A glimpse into the future of cinema: The ultimate guide to A.I. art for film/animation/VFX September 2022
What a great time to be alive! Human ingenuity, married with the speed of the parallel processors of A.I. is birthing a new way to create/produce art and motion pictures each day. Every day is a fact when I declare it; it is not just a question of speech. The generative A.I. community produces new findings so quickly that you may know something inside and out one day and be completely irrelevant the next. Hence, staying current with models, notebooks, and inventions requires ongoing research, development, and updating your Rolodex of resources. I plan to publish an article about the latest inventions and creative samples from the A.I. community regularly so that you do not need to do so. So be sure to follow my page to stay informed about all things creative A.I.
Obviously, A.I. offers many tools for film production, including reading/optimizing scripts for sales, distribution, editing (facial recognition), character creation, subtitles… This article, however, only focuses on cutting-edge artistic A.I. technologies that independent filmmakers are now experimenting with. Since most of these tools are open source, the entire creative A.I. community is contributing to their development, alongside the people who wrote them. Yes, they are not yet “big screen” ready because A.I. motion pictures are still in their infancy, but it won’t be long until these generative technologies become the love child of Hollywood and technology.
Deforum (Based on Stable Diffusion)
If A.I. art was the invention of photography, then A.I. used in film for VFX is like the discovery of sequencing celluloid films to make motion pictures. Recent months have seen a surplus of generative A.I. and notebooks of text-to-image based models and notebooks, such as Dalle2, Midjourney, Stable Diffusion… This notebook, Deforum, is based on Stable Diffusion (by Stability AI) and is helping us get one step closer to temporal coherence in animation.
Until Deforum (Stable Diffusion), artificial networks’ capacity to re-create famous actors has been wonky, but as you’ll see in Michael Carychao’s sample below, it is improving daily. In a couple of years, we’ll be able to write “Brad Pitt dancing like James Brown and be able to have a screen-ready coherent result. Crazy, I know. I told you… it s a great time to be alive!
Stable Diffusion Text-to-Image Checkpoints for Runway ML (coming soon)
My favorite way to use A.I. is when it helps me save from the 3Ds — dirty, dull, and dangerous. This is the perfect example. Patrick Esser, a research scientist at Runway ML Tweeted about this mind-bending VFX capacity that runs on Stable Diffusion that they will soon release in Runway ML.
Those that are avid readers of my Medium blog know that, the main point for humans to remain relevant in the age of A.I. (which is also the age of Aquarius, in other words, The Age of Consciousness) is to focus on WHY we are doing what we are doing, not the HOW. As in this VFX example, the machines will always handle the how. In the artisanal, the craft will be an option and no longer a requirement for the success of an oeuvre, a creation, or a motion picture.

## CHECK YOUR UNDERSTANDING
1. From the article on A.I. art for film, list the three things that make up what the author calls "the 3Ds."
2. Please set down the passage of the article on A.I. art for film starting at "Stable Diffusion Text-to-Image" and ending at "a motion picture.", copying it word for word.
3. Answer these questions using the article on A.I. art for film:
(a) Which company is credited with Stable Diffusion?
(b) What is Patrick Esser's role, and where does he hold it?
(c) In the VFX example, what does the author say the machines will always handle?

## DATA SECTION

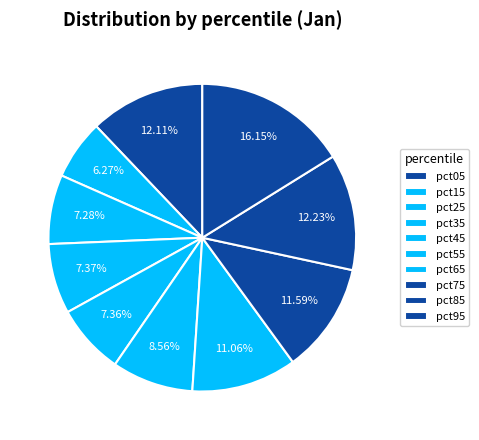

How many slices are in this pie chart?

10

## RESPONSES PER TASK
1.
dirty
dull
dangerous

2.
Stable Diffusion Text-to-Image Checkpoints for Runway ML (coming soon)
My favorite way to use A.I. is when it helps me save from the 3Ds — dirty, dull, and dangerous. This is the perfect example. Patrick Esser, a research scientist at Runway ML Tweeted about this mind-bending VFX capacity that runs on Stable Diffusion that they will soon release in Runway ML.
Those that are avid readers of my Medium blog know that, the main point for humans to remain relevant in the age of A.I. (which is also the age of Aquarius, in other words, The Age of Consciousness) is to focus on WHY we are doing what we are doing, not the HOW. As in this VFX example, the machines will always handle the how. In the artisanal, the craft will be an option and no longer a requirement for the success of an oeuvre, a creation, or a motion picture.

3.
(a) Stability AI
(b) He is a research scientist at Runway ML.
(c) The how.